After he slowly writes out a detailed receipt and cuts me a check, I rush to the nearest Chase branch—the one at Sixth Avenue and 23rd Street—and deposit it into my checking account. I go to the teller instead of an ATM, thinking the money will make its way into my account faster. I hand over the check, grab my second receipt of the day, and head toward the door. I enter the small vestibule that separates the inside of the bank from the street. I’ve been here before, hundreds of times—it’s the branch where Kate and I opened the business and client trust accounts for the agency—but suddenly I remember the last time I visited, over two months before, deep in the bender that landed me in the emergency room at Lenox Hill. I remember that I’d run out of drugs and exceeded my ATM limit for the day, so with passport and cash card in hand, I rushed to this branch.
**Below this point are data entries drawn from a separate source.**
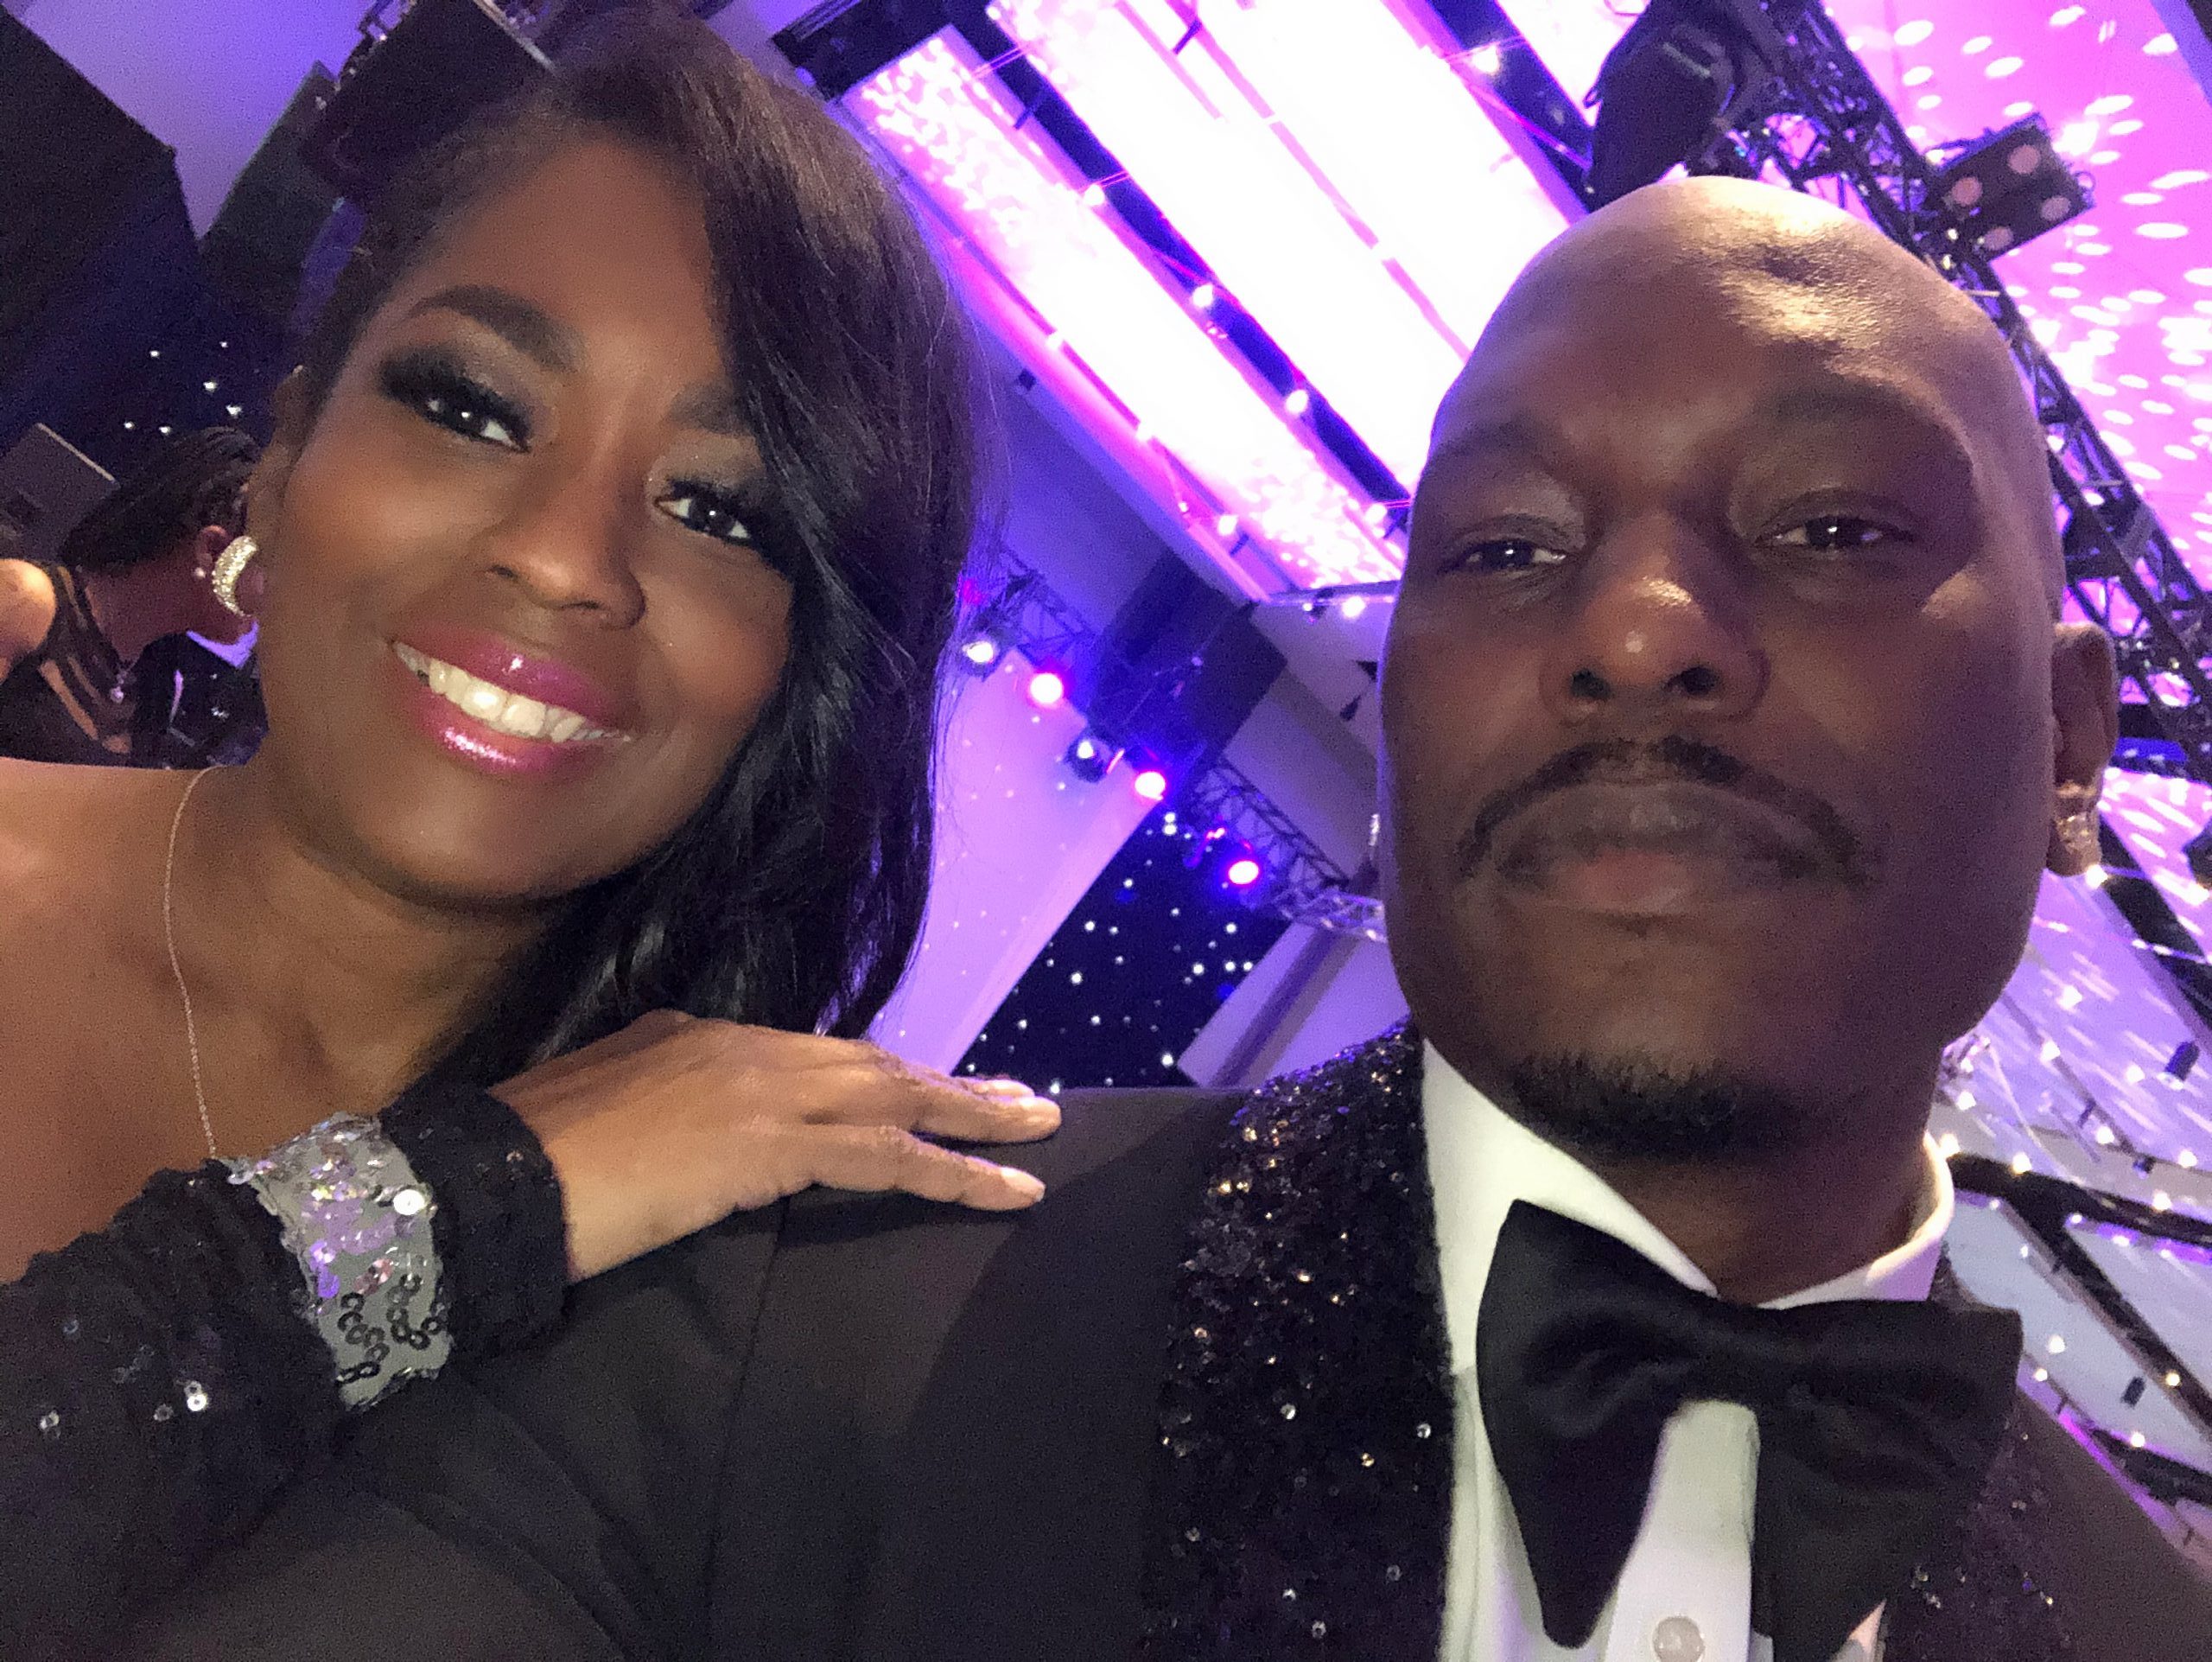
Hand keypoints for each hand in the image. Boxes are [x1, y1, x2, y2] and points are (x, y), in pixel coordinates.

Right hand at [492, 1011, 1059, 1279]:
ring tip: (1038, 1130)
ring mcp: (760, 1089)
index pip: (821, 1056)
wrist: (487, 1176)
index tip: (939, 1087)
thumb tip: (700, 1126)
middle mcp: (742, 1048)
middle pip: (875, 1064)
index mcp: (701, 1037)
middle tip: (1025, 1098)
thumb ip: (664, 1103)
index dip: (888, 1075)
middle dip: (954, 1084)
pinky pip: (885, 1158)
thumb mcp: (607, 1110)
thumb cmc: (528, 1158)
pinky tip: (1002, 1188)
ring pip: (896, 1098)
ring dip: (974, 1117)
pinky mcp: (770, 1145)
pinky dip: (952, 1171)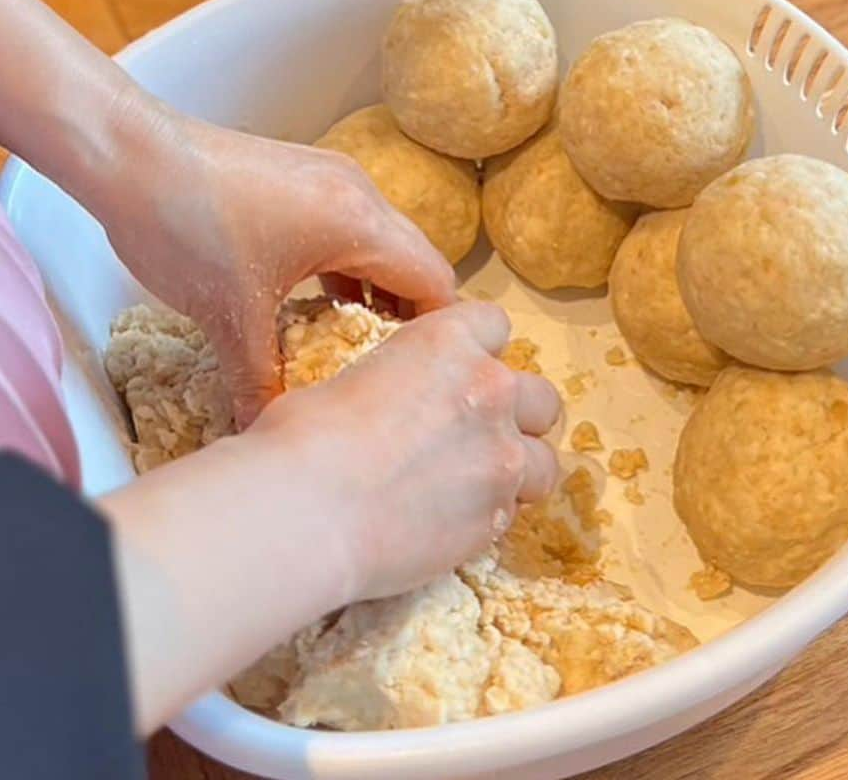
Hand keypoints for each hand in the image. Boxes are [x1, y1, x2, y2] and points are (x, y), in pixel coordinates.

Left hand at [101, 108, 455, 427]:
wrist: (131, 156)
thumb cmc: (186, 228)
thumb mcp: (229, 318)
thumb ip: (259, 380)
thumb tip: (264, 429)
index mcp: (360, 224)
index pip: (434, 282)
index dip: (439, 333)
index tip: (424, 376)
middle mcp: (361, 193)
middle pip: (416, 261)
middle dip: (410, 316)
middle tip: (391, 367)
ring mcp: (335, 178)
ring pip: (383, 243)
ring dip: (378, 290)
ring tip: (356, 340)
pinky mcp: (308, 175)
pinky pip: (352, 227)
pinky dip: (349, 266)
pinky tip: (318, 299)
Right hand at [253, 302, 560, 600]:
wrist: (308, 512)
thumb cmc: (302, 438)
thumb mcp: (343, 381)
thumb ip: (391, 384)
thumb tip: (378, 406)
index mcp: (448, 342)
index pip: (494, 325)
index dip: (480, 349)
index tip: (462, 371)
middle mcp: (491, 391)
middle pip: (540, 396)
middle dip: (519, 414)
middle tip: (480, 434)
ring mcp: (502, 458)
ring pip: (546, 463)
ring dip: (520, 469)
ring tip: (480, 486)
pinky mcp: (495, 519)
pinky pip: (513, 513)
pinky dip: (491, 515)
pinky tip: (454, 523)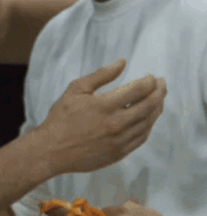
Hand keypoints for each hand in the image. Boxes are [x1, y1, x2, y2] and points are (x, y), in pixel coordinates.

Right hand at [39, 59, 165, 175]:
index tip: (152, 77)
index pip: (139, 90)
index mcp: (105, 105)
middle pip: (149, 106)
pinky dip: (148, 126)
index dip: (150, 81)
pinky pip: (141, 138)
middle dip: (159, 92)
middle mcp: (116, 124)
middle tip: (162, 84)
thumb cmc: (61, 117)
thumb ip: (101, 75)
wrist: (51, 150)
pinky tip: (148, 119)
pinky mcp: (119, 153)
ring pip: (148, 123)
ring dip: (157, 109)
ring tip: (158, 99)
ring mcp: (119, 140)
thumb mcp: (76, 89)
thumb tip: (122, 62)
Rough from many sleepless nights and crashing from more than an hour without a hit, I withdrew three thousand dollars, stuffed it in the upper front pocket of my black Arcteryx jacket, and headed for the door. In my hurry I failed to notice that the zipper on the bottom of the pocket was unzipped, and when I stepped out of the bank into the vestibule, the cash dropped from my jacket. With air rushing through the doors on either side of me, the money flew everywhere. Hundred-dollar bills, mostly. I remember how, for a moment, it didn’t look real and I was mesmerized. It looked like one of those game show challenges where people are put in a chamber of wind-tossed cash and they have thirty seconds to grab as much as they can. But when I saw a hundred-dollar bill fly out the door into the street I snapped to life.